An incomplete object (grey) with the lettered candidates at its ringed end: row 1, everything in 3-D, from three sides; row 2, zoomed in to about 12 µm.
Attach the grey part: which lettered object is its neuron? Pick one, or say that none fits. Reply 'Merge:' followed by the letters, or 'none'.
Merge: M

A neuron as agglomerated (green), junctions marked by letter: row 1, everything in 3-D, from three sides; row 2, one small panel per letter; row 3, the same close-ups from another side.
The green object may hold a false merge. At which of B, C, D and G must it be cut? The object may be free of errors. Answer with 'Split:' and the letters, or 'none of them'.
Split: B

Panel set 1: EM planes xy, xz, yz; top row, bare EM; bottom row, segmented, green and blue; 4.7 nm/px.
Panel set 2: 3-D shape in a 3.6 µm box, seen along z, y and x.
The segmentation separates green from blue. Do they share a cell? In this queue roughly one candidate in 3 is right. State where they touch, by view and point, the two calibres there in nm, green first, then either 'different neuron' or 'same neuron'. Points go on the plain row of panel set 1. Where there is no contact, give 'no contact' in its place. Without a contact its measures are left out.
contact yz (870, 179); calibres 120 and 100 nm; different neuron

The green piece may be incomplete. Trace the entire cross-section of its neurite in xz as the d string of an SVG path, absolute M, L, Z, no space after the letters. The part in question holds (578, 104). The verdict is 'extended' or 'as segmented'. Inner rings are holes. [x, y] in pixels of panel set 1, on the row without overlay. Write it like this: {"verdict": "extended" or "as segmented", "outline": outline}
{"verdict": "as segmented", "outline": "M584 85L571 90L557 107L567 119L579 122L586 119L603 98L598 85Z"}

§ §

■ WHAT TO PRODUCE
Repeat every entry exactly as written above.

■ RESULT FOR THIS EXERCISE
An incomplete object (grey) with the lettered candidates at its ringed end: row 1, everything in 3-D, from three sides; row 2, zoomed in to about 12 µm.
Attach the grey part: which lettered object is its neuron? Pick one, or say that none fits. Reply 'Merge:' followed by the letters, or 'none'.
Merge: M

A neuron as agglomerated (green), junctions marked by letter: row 1, everything in 3-D, from three sides; row 2, one small panel per letter; row 3, the same close-ups from another side.
The green object may hold a false merge. At which of B, C, D and G must it be cut? The object may be free of errors. Answer with 'Split:' and the letters, or 'none of them'.
Split: B

Panel set 1: EM planes xy, xz, yz; top row, bare EM; bottom row, segmented, green and blue; 4.7 nm/px.
Panel set 2: 3-D shape in a 3.6 µm box, seen along z, y and x.
The segmentation separates green from blue. Do they share a cell? In this queue roughly one candidate in 3 is right. State where they touch, by view and point, the two calibres there in nm, green first, then either 'different neuron' or 'same neuron'. Points go on the plain row of panel set 1. Where there is no contact, give 'no contact' in its place. Without a contact its measures are left out.
contact yz (870, 179); calibres 120 and 100 nm; different neuron

The green piece may be incomplete. Trace the entire cross-section of its neurite in xz as the d string of an SVG path, absolute M, L, Z, no space after the letters. The part in question holds (578, 104). The verdict is 'extended' or 'as segmented'. Inner rings are holes. [x, y] in pixels of panel set 1, on the row without overlay. Write it like this: {"verdict": "extended" or "as segmented", "outline": outline}
{"verdict": "as segmented", "outline": "M584 85L571 90L557 107L567 119L579 122L586 119L603 98L598 85Z"}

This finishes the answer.